* GOAL:
Please explain, from the deterrence and assurance text below, why Russia has taken to rattling its nuclear saber. Answer in one to three sentences.

═════ SOURCE EXTRACT

The Deterrence and Assurance Conversation
January 13, 2017
As we survey the world today, we find the nuclear landscape to be more uncertain and precarious than it has been at any time since the end of the Cold War. In recent years, Russia has taken to routinely rattling its nuclear saber—publicly embracing the value and utility of nuclear weapons while rejecting further nuclear arms control efforts—in an effort to intimidate its smaller neighbors and to test European unity along the North Atlantic Treaty Organization’s (NATO) periphery. North Korea’s expansion and diversification of its nuclear arsenal and associated delivery platforms, combined with Kim Jong-un’s penchant for provocation, has raised the risk of nuclear coercion and undermined confidence in current deterrence approaches. Meanwhile, nuclear competition between Pakistan and India continues to grow, spurred on by Pakistan’s now-open acknowledgment of a range of “tactical” nuclear weapons as part of their “full spectrum deterrence.” And China, unabashed in its desire to assert greater regional dominance, is modernizing, diversifying, and hardening its nuclear forces while simultaneously enhancing complementary capabilities in space, cyber, and advanced missile systems. Over a quarter century past the fall of the Berlin Wall, nuclear dangers appear to be growing rather than receding, contributing to an increasingly complex security environment.
Yet, in spite of a landscape so fraught with nuclear perils, we also see deepening discontent with the very notion of nuclear deterrence. Recent political trends in Europe and in the United States indicate a growing skepticism about the benefits of the internationalist system on which deterrence, and especially extended deterrence, depends. We hear a growing chorus of voices questioning its legitimacy, dividing the global community between the nuclear haves and have-nots: indeed, the United Nations will begin negotiations this upcoming March on a nuclear weapons treaty ban for which none of the nuclear weapons-possessing states have indicated any support.

══════════
═════ DATA SHOWN

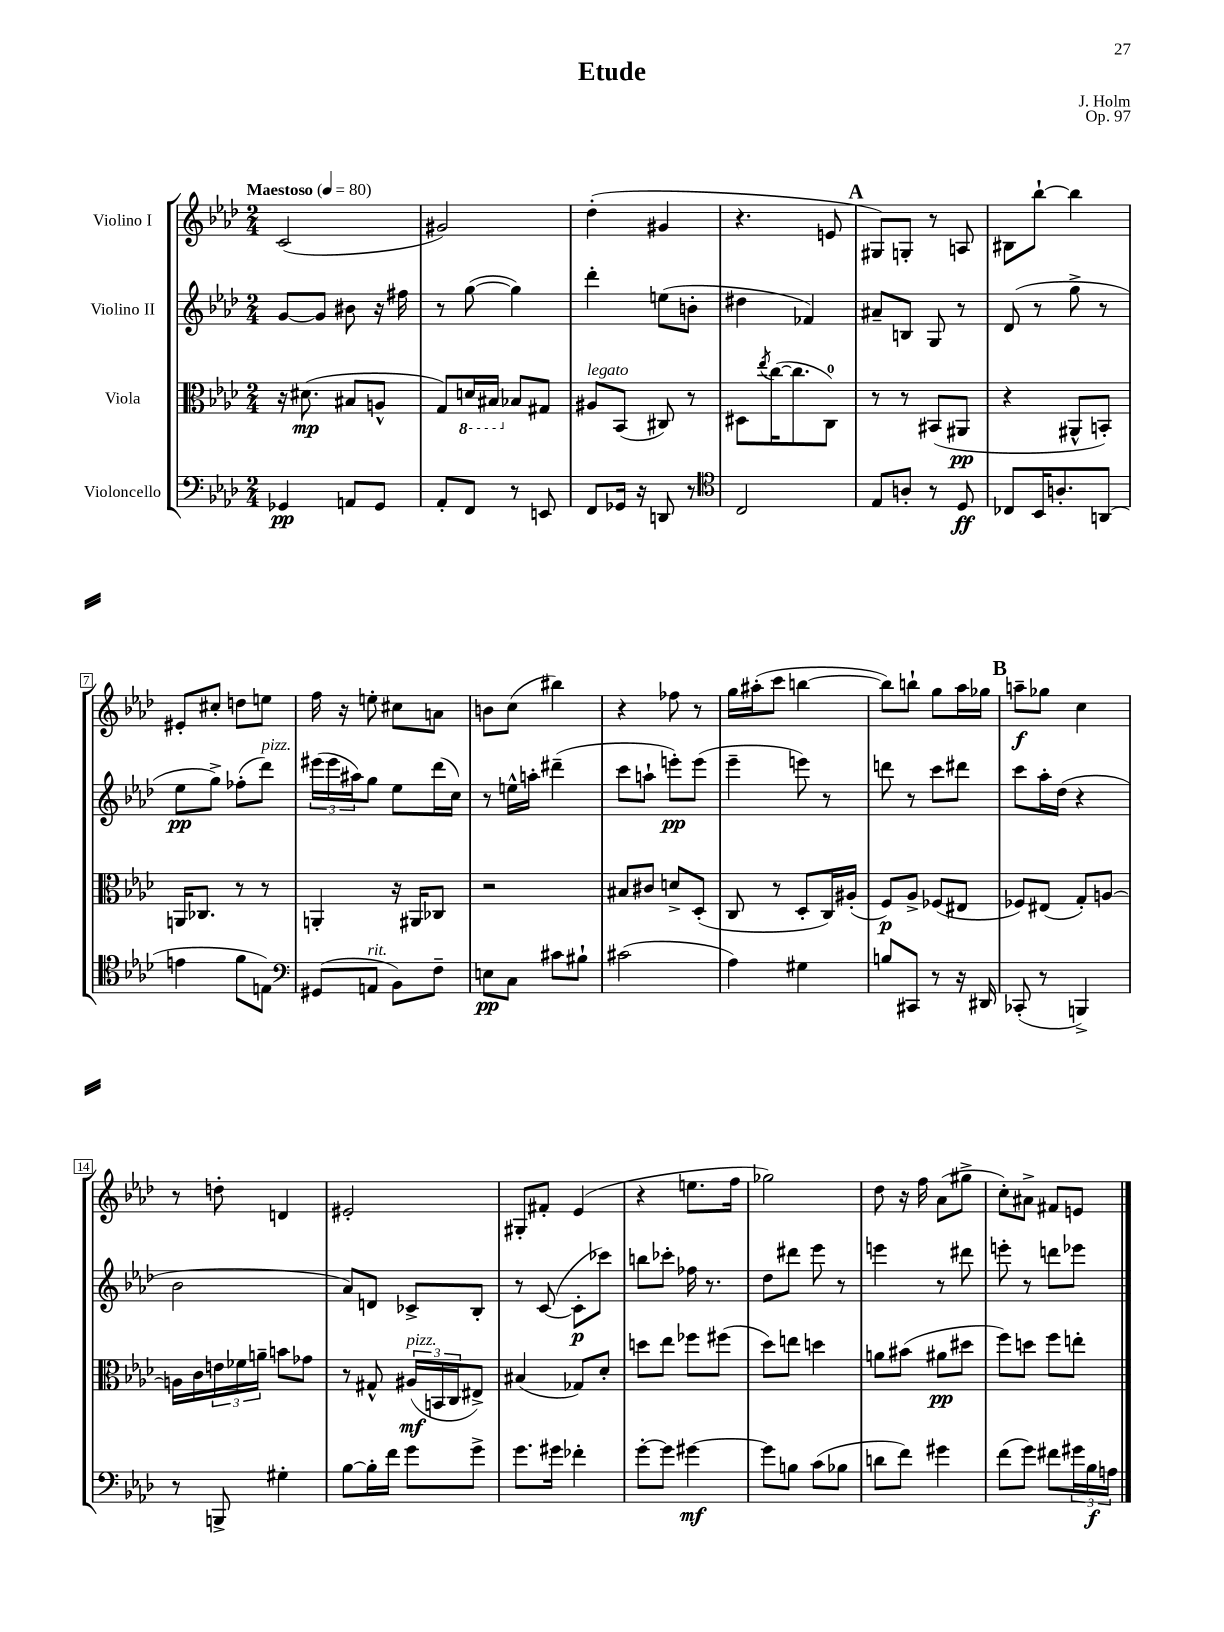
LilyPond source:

\header { title = "Etude" composer = "J. Holm" opus = "Op. 97" }
<<
\new StaffGroup <<
\new Staff = "s0" \with { instrumentName = "Violino I" } {
    \clef treble \key aes \major \numericTimeSignature \time 2/4 \tempo "Maestoso" 4 = 80
    c'2( |
    gis'2) |
    des''4-.( gis'4 |
    r4. e'8 |
    \mark \markup { \bold "A" } gis8) g8-. r8 a8 |
    bis8 bes''8~-! bes''4 |
    eis'8-. cis''8-. d''8 e''8 |
    f''16 r16 e''8-. cis''8 a'8 |
    b'8 c''8( bis''4) |
    r4 fes''8 r8 |
    g''16 ais''16-.( c'''8 b''4~ |
    b''8) b''8-! g''8 aes''16 ges''16 |
    \mark \markup { \bold "B" } a''8--\f ges''8 c''4 |
    r8 d''8-. d'4 |
    eis'2-. |
    gis8-. fis'8-. ees'4( |
    r4 e''8. f''16 |
    ges''2) |
    des''8 r16 f''16 aes'8( gis''8-> |
    c''8-.) ais'8-> fis'8 e'8 \bar "|." |
}
\new Staff = "s1" \with { instrumentName = "Violino II" } {
    \clef treble \key aes \major \numericTimeSignature \time 2/4
    g'8~ g'8 bis'8 r16 fis''16 |
    r8 g''8~( g''4) |
    des'''4-. e''8( b'8-. |
    dis''4 fes'4) |
    \mark \markup { \bold "A" } ais'8-- b8 g8 r8 |
    des'8( r8 g''8-> r8 |
    ees''8\pp g''8->) fes''8-.( des'''8^\markup { \italic "pizz." }) |
    \tuplet 3/2 { eis'''16( eis'''16 ais''16) } g''8 ees''8 des'''16( c''16) |
    r8 e''16-^ a''16-. dis'''4--( |
    c'''8 a''8-! e'''8-.\pp) e'''8( |
    ees'''4-- e'''8) r8 |
    d'''8 r8 c'''8 dis'''8 |
    \mark \markup { \bold "B" } c'''8 aes''16-. des''16( r4 |
    bes'2 |
    aes'8) d'8 ces'8-> bes8-. |
    r8 c'8~( c'8-.\p ces'''8) |
    b''8 ces'''8-. fes''16 r8. |
    des''8 dis'''8 ees'''8 r8 |
    e'''4 r8 dis'''8 |
    e'''8-. r8 d'''8 ees'''8 \bar "|." |
}
\new Staff = "s2" \with { instrumentName = "Viola" } {
    \clef alto \key aes \major \numericTimeSignature \time 2/4
    r16 dis'8.\mp( bis8 a8-^ |
    g8) \ottava #-1 d16 bis,16 \ottava #0 bes!8 gis8 |
    ais8^\markup { \italic "legato" } bes,8( cis8) r8 |
    dis8 \acciaccatura { ees''8 } c''16~( c''8. c8-0) |
    \mark \markup { \bold "A" } r8 r8 bis,8( ais,8\pp |
    r4 ais,8-^ b,8-.) |
    a,16 ces8. r8 r8 |
    a,4-. r16 ais,16 ces8 |
    r2 |
    bis8 cis'8 d'8-> des8-.( |
    c8 r8 des8-. c16) ais16-.( |
    f8\p) aes8-> fes8( eis8 |
    \mark \markup { \bold "B" } fes8) eis8( g8-.) a8~ |
    a16 c'16 \tuplet 3/2 { e'16 fes'16 a'16-- } b'8 ges'8 |
    r8 gis8-^ \tuplet 3/2 { ais16\mf^\markup { \italic "pizz." }( b,16 c16 } eis8->) |
    bis4( ges8) des'8-. |
    d''8 ees''8 fes''8 fis''8( |
    des''8) e''8 d''4 |
    a'8 bis'8( ais'8\pp dis''8 |
    f''8) d''8 f''8 e''8-. \bar "|." |
}
\new Staff = "s3" \with { instrumentName = "Violoncello" } {
    \clef bass \key aes \major \numericTimeSignature \time 2/4
    ges,4\pp a,8 ges,8 |
    aes,8-. f,8 r8 e,8 |
    f,8 ges,16 r16 d,8 r8 |
    \clef tenor c2 |
    \mark \markup { \bold "A" } ees8 a8-. r8 des8\ff |
    ces8 bes,16 a8.-. a,8( |
    e'4 f'8 e8) |
    \clef bass gis,8( a,8^\markup { \italic "rit." } bes,8) f8-- |
    e8\pp c8 cis'8 bis8-! |
    cis'2( |
    aes4) gis4 |
    b8 cis,8 r8 r16 dis,16 |
    \mark \markup { \bold "B" } ces,8-.( r8 b,,4->) |
    r8 b,,8-> gis4-. |
    bes8~ bes16-. f'16 g'8 g'8-> |
    g'8. gis'16 fes'4-. |
    g'8~-. g'8 gis'4~\mf |
    gis'8 b8 c'8( bes8 |
    d'8 f'8) gis'4 |
    f'8( g'8) fis'8 \tuplet 3/2 { gis'16 bes16\f a16 } \bar "|." |
}
>>
>>
\layout { \context { \Score \override BarNumber.stencil = #(make-stencil-boxer 0.1 0.3 ly:text-interface::print) } }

══════════

* SOLUTION TO THIS TASK:
Russia does it to intimidate its smaller neighbors and to test European unity along NATO's periphery. It publicly embraces the value and utility of nuclear weapons while rejecting further nuclear arms control efforts.